When practiced seriously, Ms. Mokelke said, shamanism is a rigorous discipline, involving years of study. There is no official licensing or certification process to becoming a shaman, in part because shamanic powers were passed down through lineage, she said; it is not a replacement for medical treatment, though it might be a complement.
“When we train people, we say, look, if somebody is seriously ill, you go to a doctor, or you go to a therapist, but you don’t neglect the spiritual aspect of the illness,” Ms. Mokelke said. “Shamanism focuses on the spiritual.”
Still, there is an element of destiny to it as well, Mr. Verrett suggests.
“You don’t become a shaman because you went to Peru, bought a poncho, sang some sacred songs and learned how to make a booming batch of ayahuasca,” he writes in his book. “You become a shaman because the spirits choose you to be a shaman.”
Born Derek Verrett (he changed the spelling of his first name to “Durek” in 2013 “because I felt like I was a new person,” he said), Mr. Verrett grew up in a wealthy, mostly white neighborhood in Foster City, Calif., in a strict Seventh Day Adventist home.

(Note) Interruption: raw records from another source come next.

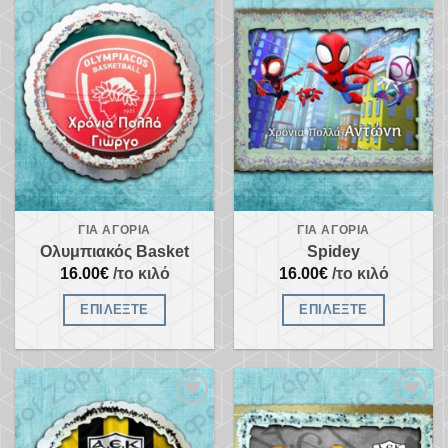
Προσθήκη
Προσθήκη
στα
στα
αγαπημένα
αγαπημένα
ΓΙΑ ΑΓΌΡΙΑ
ΓΙΑ ΑΓΌΡΙΑ
Ολυμπιακός Basket
Spidey
16.00
€
/το κιλό
16.00
€
/το κιλό
ΕΠΙΛΈΞΤΕ
ΕΠΙΛΈΞΤΕ
Προσθήκη
Προσθήκη
στα
στα
αγαπημένα
αγαπημένα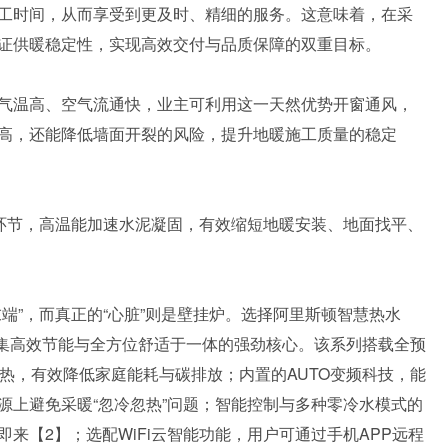
工时间，从而享受到更及时、精细的服务。这意味着，在采
证供暖稳定性，实现高效交付与品质保障的双重目标。
气温高、空气流通快，业主可利用这一天然优势开窗通风，
高，还能降低墙面开裂的风险，提升地暖施工质量的稳定
平环节，高温能加速水泥凝固，有效缩短地暖安装、地面找平、
端”，而真正的“心脏”则是壁挂炉。选择阿里斯顿智慧热水
来集高效节能与全方位舒适于一体的强劲核心。该系列搭载全预
余热，有效降低家庭能耗与碳排放；内置的AUTO变频科技，能
源上避免采暖“忽冷忽热”问题；智能控制与多种零冷水模式的
来【2】；选配WiFi云智能功能，用户可通过手机APP远程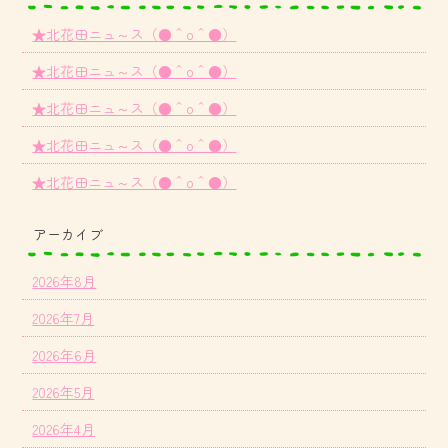
★北花田ニュ～ス（●＾o＾●）
★北花田ニュ～ス（●＾o＾●）
★北花田ニュ～ス（●＾o＾●）
★北花田ニュ～ス（●＾o＾●）
★北花田ニュ～ス（●＾o＾●）
アーカイブ
2026年8月
2026年7月
2026年6月
2026年5月
2026年4月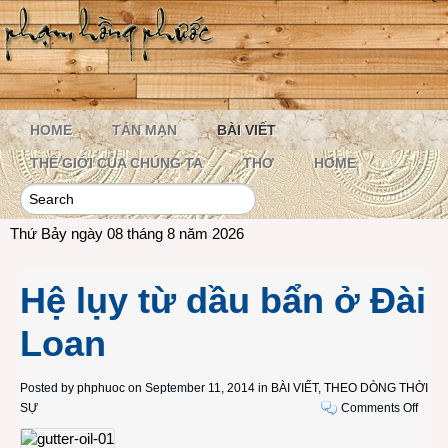
HOME
TẢN MẠN
BÀI VIẾT
THẾ GIỚI CỦA CHÚNG TA
THƠ
HOME
Thứ Bảy ngày 08 tháng 8 năm 2026
Hệ lụy từ dầu bẩn ở Đài
Loan
Posted by
phphuoc
on September 11, 2014 in
BÀI VIẾT
,
THEO DÒNG THỜI
on
SỰ
Comments Off
Hệ
lụy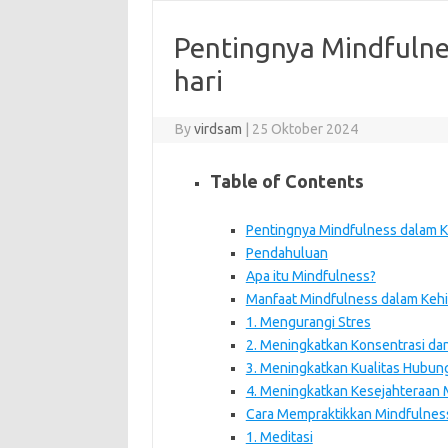
Pentingnya Mindfulne
hari
By
virdsam
|
25 Oktober 2024
Table of Contents
Pentingnya Mindfulness dalam K
Pendahuluan
Apa itu Mindfulness?
Manfaat Mindfulness dalam Kehi
1. Mengurangi Stres
2. Meningkatkan Konsentrasi dan
3. Meningkatkan Kualitas Hubun
4. Meningkatkan Kesejahteraan 
Cara Mempraktikkan Mindfulness
1. Meditasi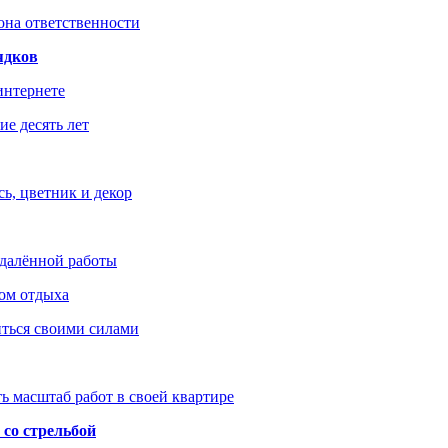
зона ответственности
ядков
интернете
е десять лет
ь, цветник и декор
удалённой работы
ом отдыха
иться своими силами
ь масштаб работ в своей квартире
со стрельбой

His father, who had trained as a shaman but ran a construction business, was Afro-Creole and from New Orleans; and his mother, a psychic medium, is West Indian-Norwegian and from New York. She returned there after they divorced, and his father wavered between encouraging his son’s shamanic gifts and telling him to “be normal,” Mr. Verrett said.
In his book, Mr. Verrett writes that his father, who died in 2017, was physically abusive, taught him that homosexuality was wrong (Mr. Verrett has dated women and men) and that “the only way to get ahead in life was with a white woman on your arm.”